Ocean Shipping Lines Are Buying Cargo Planes
One of the world’s biggest cargo shipping companies (they own over 1,000 cargo ships), Maersk, has decided to buy cargo planes and start shipping cargo by air. They are not the only shipping company to do so.
That’s according to a Wall Street Journal article by Costas Paris, “Why the World’s Biggest Ocean Shipping Lines Are Buying Cargo Planes.” It seems that the pressure to get products to market has gotten so desperate that airfreight, once a recourse of last resort, has become a necessity.
“We’ll grow airfreight fast because we need it,” said Ferwin Wieringa, head of airfreight at Maersk.
“Why the World’s Biggest Ocean Shipping Lines Are Buying Cargo Planes,” costas paris, Wall Street Journal
The ocean freighters have no intention of competing with UPS, FedEx, or DHL. They will ship in pallet loads to a few customers rather than lots of small packages to many customers.
Shipping by air is six times the cost of shipping by cargo ship. Before the massive price increases in ocean freight, it was seventeen times higher. A very mixed blessing from the pandemic.
No End In Site for Supply Chain Chaos
With Lunar New Year 2022 now underway and container freight rates, ship charter rates and port congestion still at or near all-time highs, timing sentiment is turning to 2023.
“Supply chain chaos and port gridlock could drag on into 2023,” greg miller, American shipper
Here is what I think: The sad reality is that backups at ports are worse than they were last year. Things are not getting better. China is continuing to close ports whenever there is a Covid breakout. At that same time, demand for consumer goods continues to be strong. Short of government intervention, things will not change until demand shrinks markedly or there is a glut in cargo ships and containers due to overbuilding. Neither is going to happen this year.
ZIPFOX, a New Way to Source in Mexico
A new sourcing website for Mexican manufacturing premiered this week.
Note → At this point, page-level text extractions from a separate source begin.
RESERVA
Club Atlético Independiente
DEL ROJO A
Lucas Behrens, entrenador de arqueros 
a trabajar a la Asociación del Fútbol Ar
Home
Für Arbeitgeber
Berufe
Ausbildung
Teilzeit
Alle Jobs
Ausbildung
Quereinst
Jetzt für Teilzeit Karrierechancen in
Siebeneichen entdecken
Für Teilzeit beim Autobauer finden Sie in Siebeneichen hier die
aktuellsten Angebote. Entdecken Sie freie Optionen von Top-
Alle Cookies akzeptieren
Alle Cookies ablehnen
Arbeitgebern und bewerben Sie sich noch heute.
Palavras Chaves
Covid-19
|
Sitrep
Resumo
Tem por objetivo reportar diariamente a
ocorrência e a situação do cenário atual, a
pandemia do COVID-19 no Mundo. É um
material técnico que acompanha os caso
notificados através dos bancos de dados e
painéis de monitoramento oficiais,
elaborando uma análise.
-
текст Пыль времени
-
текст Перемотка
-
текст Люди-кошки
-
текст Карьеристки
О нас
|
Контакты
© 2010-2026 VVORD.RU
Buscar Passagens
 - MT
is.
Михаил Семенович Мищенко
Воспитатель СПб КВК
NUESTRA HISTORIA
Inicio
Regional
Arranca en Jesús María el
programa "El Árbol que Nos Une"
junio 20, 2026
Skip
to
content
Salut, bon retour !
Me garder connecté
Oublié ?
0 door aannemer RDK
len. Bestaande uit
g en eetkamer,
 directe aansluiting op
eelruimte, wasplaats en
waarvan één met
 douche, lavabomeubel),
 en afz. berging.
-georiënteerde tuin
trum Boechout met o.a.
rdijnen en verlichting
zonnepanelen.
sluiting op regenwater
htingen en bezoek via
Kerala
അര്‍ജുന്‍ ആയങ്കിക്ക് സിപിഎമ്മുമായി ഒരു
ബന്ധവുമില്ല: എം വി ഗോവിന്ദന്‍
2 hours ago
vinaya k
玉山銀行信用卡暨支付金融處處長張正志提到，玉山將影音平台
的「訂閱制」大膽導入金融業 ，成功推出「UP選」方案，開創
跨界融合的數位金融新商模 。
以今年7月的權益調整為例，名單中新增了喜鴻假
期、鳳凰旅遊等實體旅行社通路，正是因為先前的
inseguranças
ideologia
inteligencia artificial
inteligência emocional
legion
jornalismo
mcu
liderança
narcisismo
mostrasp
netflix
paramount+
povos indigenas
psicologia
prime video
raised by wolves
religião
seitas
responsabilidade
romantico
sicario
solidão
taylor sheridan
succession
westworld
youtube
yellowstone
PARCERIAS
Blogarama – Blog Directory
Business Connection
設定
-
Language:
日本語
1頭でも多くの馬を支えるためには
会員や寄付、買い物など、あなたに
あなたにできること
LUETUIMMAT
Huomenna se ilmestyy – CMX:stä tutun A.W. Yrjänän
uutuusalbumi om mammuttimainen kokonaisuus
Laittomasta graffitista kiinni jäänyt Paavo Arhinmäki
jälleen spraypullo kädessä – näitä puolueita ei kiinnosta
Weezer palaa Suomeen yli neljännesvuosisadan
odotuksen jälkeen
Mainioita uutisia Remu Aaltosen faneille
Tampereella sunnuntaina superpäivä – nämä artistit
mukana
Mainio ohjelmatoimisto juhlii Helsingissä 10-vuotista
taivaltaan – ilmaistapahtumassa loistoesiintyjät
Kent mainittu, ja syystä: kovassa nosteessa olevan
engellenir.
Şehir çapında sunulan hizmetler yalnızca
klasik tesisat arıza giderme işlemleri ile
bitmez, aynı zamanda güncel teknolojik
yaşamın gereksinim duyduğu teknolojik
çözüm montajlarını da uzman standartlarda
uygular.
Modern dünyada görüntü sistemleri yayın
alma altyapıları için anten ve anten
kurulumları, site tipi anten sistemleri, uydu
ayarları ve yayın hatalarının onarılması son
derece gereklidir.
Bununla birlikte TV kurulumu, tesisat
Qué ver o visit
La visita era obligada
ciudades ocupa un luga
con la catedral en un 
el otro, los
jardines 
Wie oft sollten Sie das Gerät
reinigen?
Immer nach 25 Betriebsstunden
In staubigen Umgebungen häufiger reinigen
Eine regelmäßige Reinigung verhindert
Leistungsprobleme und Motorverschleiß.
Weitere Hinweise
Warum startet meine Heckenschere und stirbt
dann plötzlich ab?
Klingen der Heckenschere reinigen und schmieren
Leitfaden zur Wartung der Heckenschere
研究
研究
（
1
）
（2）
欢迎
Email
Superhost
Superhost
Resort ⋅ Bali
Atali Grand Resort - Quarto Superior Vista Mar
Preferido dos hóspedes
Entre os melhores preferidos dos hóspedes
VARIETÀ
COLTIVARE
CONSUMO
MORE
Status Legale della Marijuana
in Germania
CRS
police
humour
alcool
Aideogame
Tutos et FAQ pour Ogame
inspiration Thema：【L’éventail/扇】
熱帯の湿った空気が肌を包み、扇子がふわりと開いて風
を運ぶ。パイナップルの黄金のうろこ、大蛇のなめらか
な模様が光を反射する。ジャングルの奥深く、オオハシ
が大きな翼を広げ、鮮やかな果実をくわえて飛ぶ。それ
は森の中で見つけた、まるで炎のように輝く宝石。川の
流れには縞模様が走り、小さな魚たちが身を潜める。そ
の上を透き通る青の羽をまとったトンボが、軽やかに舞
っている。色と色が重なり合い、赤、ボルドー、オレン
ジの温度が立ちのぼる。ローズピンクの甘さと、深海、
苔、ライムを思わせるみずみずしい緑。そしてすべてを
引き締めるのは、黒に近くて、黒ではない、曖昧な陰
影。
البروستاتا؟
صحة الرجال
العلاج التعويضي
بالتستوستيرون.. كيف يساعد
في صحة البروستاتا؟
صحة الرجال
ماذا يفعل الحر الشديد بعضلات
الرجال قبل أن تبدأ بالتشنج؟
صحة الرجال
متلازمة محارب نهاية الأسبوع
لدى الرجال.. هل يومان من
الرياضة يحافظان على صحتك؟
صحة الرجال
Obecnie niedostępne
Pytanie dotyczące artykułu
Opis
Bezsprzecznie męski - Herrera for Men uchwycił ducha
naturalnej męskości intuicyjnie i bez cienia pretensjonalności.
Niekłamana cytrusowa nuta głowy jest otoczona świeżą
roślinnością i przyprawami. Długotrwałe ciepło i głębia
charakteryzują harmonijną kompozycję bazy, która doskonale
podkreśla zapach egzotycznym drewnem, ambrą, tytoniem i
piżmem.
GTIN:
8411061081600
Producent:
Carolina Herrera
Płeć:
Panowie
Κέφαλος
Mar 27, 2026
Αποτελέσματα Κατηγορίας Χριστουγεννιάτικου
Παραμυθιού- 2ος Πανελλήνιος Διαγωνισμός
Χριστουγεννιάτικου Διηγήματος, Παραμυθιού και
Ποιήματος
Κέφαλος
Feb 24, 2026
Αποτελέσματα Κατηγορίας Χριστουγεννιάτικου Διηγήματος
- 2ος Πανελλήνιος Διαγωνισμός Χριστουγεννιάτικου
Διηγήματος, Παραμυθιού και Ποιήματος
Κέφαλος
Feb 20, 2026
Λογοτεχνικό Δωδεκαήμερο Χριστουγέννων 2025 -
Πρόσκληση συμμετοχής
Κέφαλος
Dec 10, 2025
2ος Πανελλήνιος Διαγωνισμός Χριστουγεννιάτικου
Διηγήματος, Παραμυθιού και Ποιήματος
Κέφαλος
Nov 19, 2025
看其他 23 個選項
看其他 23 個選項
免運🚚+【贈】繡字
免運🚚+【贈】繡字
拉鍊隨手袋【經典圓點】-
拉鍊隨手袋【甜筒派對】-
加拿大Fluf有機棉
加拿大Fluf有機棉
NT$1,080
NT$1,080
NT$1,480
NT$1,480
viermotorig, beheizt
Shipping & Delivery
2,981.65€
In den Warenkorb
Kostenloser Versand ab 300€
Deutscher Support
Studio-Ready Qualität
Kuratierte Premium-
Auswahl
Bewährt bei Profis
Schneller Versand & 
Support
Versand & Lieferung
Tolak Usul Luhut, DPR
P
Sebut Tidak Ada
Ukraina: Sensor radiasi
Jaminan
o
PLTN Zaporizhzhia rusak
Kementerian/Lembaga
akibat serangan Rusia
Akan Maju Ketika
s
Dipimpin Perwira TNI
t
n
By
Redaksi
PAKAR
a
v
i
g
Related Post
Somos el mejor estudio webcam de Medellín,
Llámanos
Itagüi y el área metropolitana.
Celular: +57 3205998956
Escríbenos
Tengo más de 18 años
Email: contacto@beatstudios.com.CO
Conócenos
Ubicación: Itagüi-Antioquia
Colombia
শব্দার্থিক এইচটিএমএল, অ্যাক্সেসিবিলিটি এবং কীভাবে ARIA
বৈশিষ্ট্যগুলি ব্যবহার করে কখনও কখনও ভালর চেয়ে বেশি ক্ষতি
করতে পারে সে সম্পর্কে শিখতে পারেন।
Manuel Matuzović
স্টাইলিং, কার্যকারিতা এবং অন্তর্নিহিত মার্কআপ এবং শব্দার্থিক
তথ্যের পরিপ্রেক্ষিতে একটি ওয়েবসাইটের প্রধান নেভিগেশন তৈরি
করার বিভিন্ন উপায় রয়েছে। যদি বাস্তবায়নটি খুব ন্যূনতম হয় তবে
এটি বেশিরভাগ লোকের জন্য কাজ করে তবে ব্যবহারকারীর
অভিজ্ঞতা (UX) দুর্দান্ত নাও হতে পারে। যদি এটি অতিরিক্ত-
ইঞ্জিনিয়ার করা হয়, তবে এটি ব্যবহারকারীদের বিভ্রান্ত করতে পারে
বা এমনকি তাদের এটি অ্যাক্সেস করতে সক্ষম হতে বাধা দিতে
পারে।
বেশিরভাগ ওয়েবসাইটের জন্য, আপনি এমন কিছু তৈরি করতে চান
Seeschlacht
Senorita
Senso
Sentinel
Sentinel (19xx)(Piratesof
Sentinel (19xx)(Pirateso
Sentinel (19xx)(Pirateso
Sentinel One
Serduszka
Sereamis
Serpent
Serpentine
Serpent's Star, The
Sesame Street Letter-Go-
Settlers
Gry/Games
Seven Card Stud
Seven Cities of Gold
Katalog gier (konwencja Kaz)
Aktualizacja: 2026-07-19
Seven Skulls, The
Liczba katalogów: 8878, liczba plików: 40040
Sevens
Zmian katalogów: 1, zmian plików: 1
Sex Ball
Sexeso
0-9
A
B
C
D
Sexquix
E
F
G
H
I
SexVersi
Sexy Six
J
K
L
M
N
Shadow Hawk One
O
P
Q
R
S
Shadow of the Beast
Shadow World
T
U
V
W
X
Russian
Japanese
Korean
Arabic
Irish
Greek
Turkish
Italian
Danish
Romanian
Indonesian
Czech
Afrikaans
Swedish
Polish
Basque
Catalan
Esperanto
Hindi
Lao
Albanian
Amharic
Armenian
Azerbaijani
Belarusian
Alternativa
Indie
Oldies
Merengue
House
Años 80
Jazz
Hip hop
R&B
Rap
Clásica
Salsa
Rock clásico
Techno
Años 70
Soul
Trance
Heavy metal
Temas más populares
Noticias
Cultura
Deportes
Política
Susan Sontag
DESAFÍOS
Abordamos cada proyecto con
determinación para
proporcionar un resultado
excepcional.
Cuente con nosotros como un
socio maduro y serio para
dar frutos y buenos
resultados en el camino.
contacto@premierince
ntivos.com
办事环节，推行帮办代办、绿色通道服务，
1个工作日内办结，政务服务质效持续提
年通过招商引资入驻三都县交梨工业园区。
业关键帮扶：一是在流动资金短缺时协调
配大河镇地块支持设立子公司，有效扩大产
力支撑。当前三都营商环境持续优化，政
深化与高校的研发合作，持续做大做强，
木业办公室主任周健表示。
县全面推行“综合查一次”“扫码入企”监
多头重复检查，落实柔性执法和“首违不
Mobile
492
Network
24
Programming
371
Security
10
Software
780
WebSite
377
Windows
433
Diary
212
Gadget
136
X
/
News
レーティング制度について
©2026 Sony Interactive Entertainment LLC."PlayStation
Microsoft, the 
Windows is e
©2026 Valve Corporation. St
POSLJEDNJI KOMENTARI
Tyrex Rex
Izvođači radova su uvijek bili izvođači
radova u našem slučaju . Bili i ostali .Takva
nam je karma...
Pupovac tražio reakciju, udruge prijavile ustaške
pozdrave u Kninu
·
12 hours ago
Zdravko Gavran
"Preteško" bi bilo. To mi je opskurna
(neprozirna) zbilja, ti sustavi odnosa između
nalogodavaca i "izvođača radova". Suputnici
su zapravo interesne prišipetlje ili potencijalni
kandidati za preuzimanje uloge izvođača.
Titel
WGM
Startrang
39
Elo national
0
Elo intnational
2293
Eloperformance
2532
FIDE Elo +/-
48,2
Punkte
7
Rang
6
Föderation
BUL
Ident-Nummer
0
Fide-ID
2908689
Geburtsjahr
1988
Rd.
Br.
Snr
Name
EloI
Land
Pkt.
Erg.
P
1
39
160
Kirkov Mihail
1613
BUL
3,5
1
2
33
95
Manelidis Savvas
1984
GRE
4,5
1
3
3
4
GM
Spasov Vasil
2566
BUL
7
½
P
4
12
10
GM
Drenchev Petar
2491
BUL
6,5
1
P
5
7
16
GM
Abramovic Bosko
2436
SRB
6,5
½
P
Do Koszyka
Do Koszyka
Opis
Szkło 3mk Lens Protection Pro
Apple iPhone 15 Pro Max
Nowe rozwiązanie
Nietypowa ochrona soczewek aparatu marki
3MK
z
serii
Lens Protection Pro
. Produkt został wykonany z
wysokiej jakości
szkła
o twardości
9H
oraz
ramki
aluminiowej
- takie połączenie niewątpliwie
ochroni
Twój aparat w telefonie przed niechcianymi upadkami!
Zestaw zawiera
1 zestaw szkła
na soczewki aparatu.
A Bloomberg article by Laura Curtis describes ZIPFOX this way:
Zipfox, an online platform that links businesses up with factories in Mexico, launched this week, enabling near-shoring of production and the chance to get goods into the U.S. more quickly than if businesses were sourcing from manufacturing hubs in China.
“Tariffs, Supply Snarls Spur Search for Factories Closer to U.S.,” Laura Curtis, Bloomberg
According to the Bloomberg article, it currently averages 110 days to move a shipment from Asia to the U.S. It takes five to ten days to move freight from Mexico to the U.S.
I searched the site. It currently lists 51 factories that can make toys. That’s not a lot compared to China. Still, it is certainly an interesting reaction to what appears to be an endless snarl in the world’s global supply chain.
The fact is the 10 biggest shipping lines are making so much money out of the mess that they are in (and helped to create) that they have no incentive to sort the mess out. Bringing back old aircraft, especially 747s, to make more profit out of the mess just rubs even more salt into the wounds of those of us who have to pick up the bills.